» **ZU ERLEDIGEN 1**
Kannst du die Zeilen der Datensätze vom Anfang bis einschließlich der Zeile mit „iro, com crescimento“ unverändert ausgeben und dabei die Bilder weglassen?

Urteil des OLG Köln vom 18.12.2007
OLG Köln: vernehmung von zeugen, befangenheit, glaubhaftmachung, versicherung, protokollierung, tonträger, rechtsmittelinstanz, vertreter, form, einzelrichter
Oberlandesgericht Köln, 2 W 101/07
Datum:
18.12.2007
Gericht:
Oberlandesgericht Köln
Spruchkörper:
2. Zivilsenat
Entscheidungsart:
Beschluss
Aktenzeichen:
2 W 101/07
Vorinstanz:
Amtsgericht Bonn, 7 O 96/06
Tenor:
Die sofortige Beschwerde der Beklagten vom 27. November 2007 gegen
den Beschluß der 7. Zivilkammer des Landgerichts Bonn vom 19.
November 2007 - 7 O 96/06 - wird zurückgewiesen.
Die Kosten des Beschwerdeverfahrens haben die Beklagten zu tragen.
G r ü n d e
1
Mit Schriftsatz vom 15. Oktober 2007 haben die Beklagten erklärt, der
Einzelrichter des Landgerichts, Herr Vorsitzender Richter am Landgericht X,
werde wegen Besorgnis der Befangenheit abgelehnt. Dieses
Ablehnungsgesuch hat die Zivilkammer des Landgerichts durch Beschluß vom
19. November 2007 zurückgewiesen. Dagegen wenden sich die Beklagten mit
der sofortigen Beschwerde vom 27. November 2007. Durch Beschluß vom 7.

» **ZU ERLEDIGEN 2**
Gibst du den Beschluss des OLG Köln bitte vollständig und wortgetreu zurück?

Gespeicherte Datensätze:

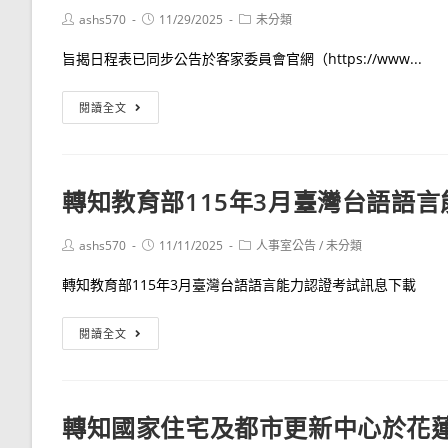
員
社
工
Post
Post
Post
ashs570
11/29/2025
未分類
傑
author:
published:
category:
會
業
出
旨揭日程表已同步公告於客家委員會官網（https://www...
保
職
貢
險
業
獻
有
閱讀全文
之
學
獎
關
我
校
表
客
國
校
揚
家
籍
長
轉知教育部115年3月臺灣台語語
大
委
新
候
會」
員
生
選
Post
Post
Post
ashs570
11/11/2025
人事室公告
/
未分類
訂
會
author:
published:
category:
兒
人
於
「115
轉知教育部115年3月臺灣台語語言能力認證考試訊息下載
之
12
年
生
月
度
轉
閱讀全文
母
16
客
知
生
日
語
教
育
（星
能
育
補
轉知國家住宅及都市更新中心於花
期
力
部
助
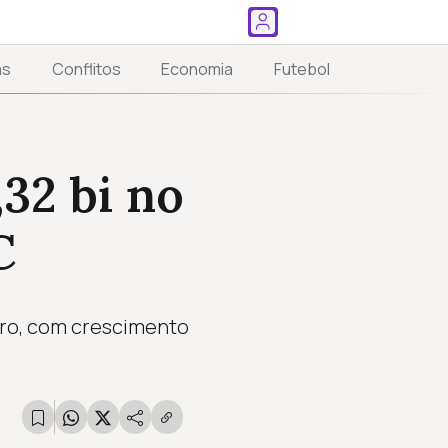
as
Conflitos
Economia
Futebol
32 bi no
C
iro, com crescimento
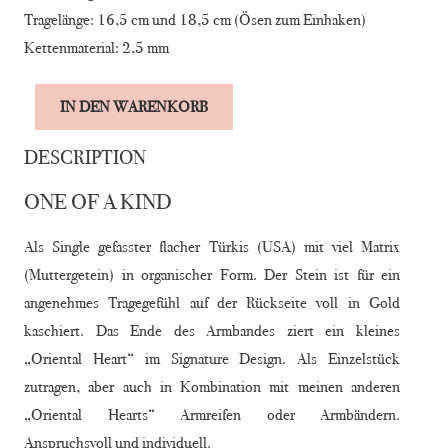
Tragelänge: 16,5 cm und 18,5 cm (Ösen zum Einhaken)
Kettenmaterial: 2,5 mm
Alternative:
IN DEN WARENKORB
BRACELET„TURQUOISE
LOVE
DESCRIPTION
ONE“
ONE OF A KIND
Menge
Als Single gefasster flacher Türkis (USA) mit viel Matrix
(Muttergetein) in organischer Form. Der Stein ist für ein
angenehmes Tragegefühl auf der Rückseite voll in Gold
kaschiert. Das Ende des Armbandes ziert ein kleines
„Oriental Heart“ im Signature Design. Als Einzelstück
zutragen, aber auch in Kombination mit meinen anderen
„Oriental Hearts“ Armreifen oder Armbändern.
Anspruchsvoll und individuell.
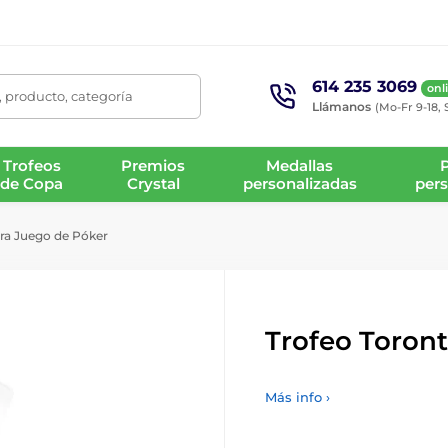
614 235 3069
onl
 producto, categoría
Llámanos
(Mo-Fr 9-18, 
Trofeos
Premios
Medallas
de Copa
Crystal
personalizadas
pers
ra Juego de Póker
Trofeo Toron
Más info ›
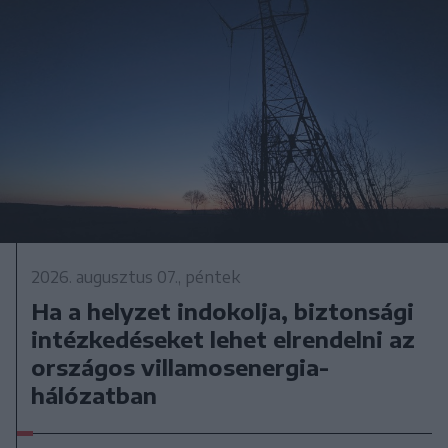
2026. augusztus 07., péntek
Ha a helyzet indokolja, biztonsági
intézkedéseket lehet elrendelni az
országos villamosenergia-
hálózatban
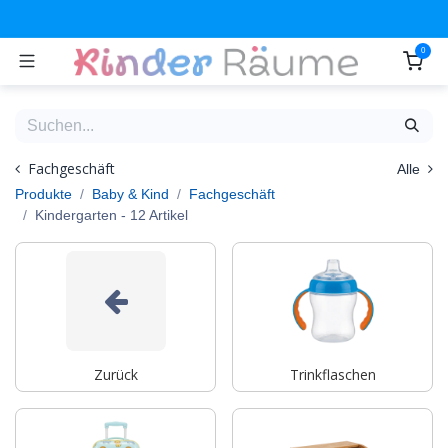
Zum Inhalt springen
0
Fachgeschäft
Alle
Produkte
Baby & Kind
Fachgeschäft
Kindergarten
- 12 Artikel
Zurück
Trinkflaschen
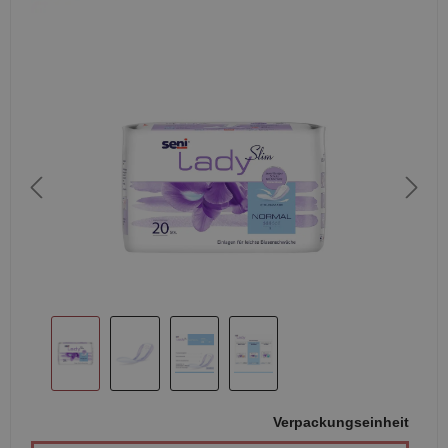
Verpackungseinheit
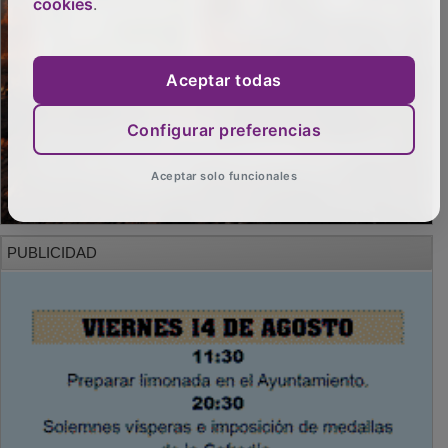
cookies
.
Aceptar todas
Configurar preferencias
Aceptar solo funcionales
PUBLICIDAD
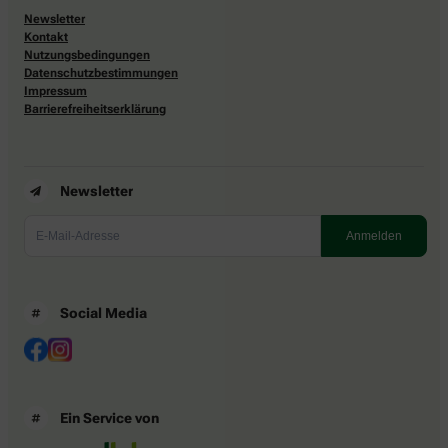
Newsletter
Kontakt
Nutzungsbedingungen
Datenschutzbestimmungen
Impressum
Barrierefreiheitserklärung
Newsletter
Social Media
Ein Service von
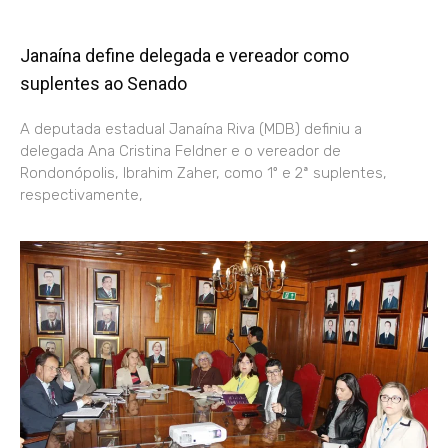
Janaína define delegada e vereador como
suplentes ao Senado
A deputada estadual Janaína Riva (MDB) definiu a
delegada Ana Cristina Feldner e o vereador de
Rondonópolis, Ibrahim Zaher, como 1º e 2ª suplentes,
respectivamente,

» **SCHRIFTLICHE ANTWORT 1**
員
社
工
Post
Post
Post
ashs570
11/29/2025
未分類
傑
author:
published:
category:
會
業
出
旨揭日程表已同步公告於客家委員會官網（https://www...
保
職
貢
險
業
獻
有
閱讀全文
之
學
獎
關
我
校
表
客
國
校
揚
家
籍
長
轉知教育部115年3月臺灣台語語
大
委
新
候
會」
員
生
選
Post
Post
Post
ashs570
11/11/2025
人事室公告
/
未分類
訂
會
author:
published:
category:
兒
人
於
「115
轉知教育部115年3月臺灣台語語言能力認證考試訊息下載
之
12
年
生
月
度
轉
閱讀全文
母
16
客
知
生
日
語
教
育
（星
能
育
補
轉知國家住宅及都市更新中心於花
期
力
部
助
as
Conflitos
Economia
Futebol
32 bi no
C
iro, com crescimento

» **SCHRIFTLICHE ANTWORT 2**
Urteil des OLG Köln vom 18.12.2007
OLG Köln: vernehmung von zeugen, befangenheit, glaubhaftmachung, versicherung, protokollierung, tonträger, rechtsmittelinstanz, vertreter, form, einzelrichter
Oberlandesgericht Köln, 2 W 101/07
Datum:
18.12.2007
Gericht:
Oberlandesgericht Köln
Spruchkörper:
2. Zivilsenat
Entscheidungsart:
Beschluss
Aktenzeichen:
2 W 101/07
Vorinstanz:
Amtsgericht Bonn, 7 O 96/06
Tenor:
Die sofortige Beschwerde der Beklagten vom 27. November 2007 gegen
den Beschluß der 7. Zivilkammer des Landgerichts Bonn vom 19.
November 2007 - 7 O 96/06 - wird zurückgewiesen.
Die Kosten des Beschwerdeverfahrens haben die Beklagten zu tragen.
G r ü n d e
1
Mit Schriftsatz vom 15. Oktober 2007 haben die Beklagten erklärt, der
Einzelrichter des Landgerichts, Herr Vorsitzender Richter am Landgericht X,
werde wegen Besorgnis der Befangenheit abgelehnt. Dieses
Ablehnungsgesuch hat die Zivilkammer des Landgerichts durch Beschluß vom
19. November 2007 zurückgewiesen. Dagegen wenden sich die Beklagten mit
der sofortigen Beschwerde vom 27. November 2007. Durch Beschluß vom 7.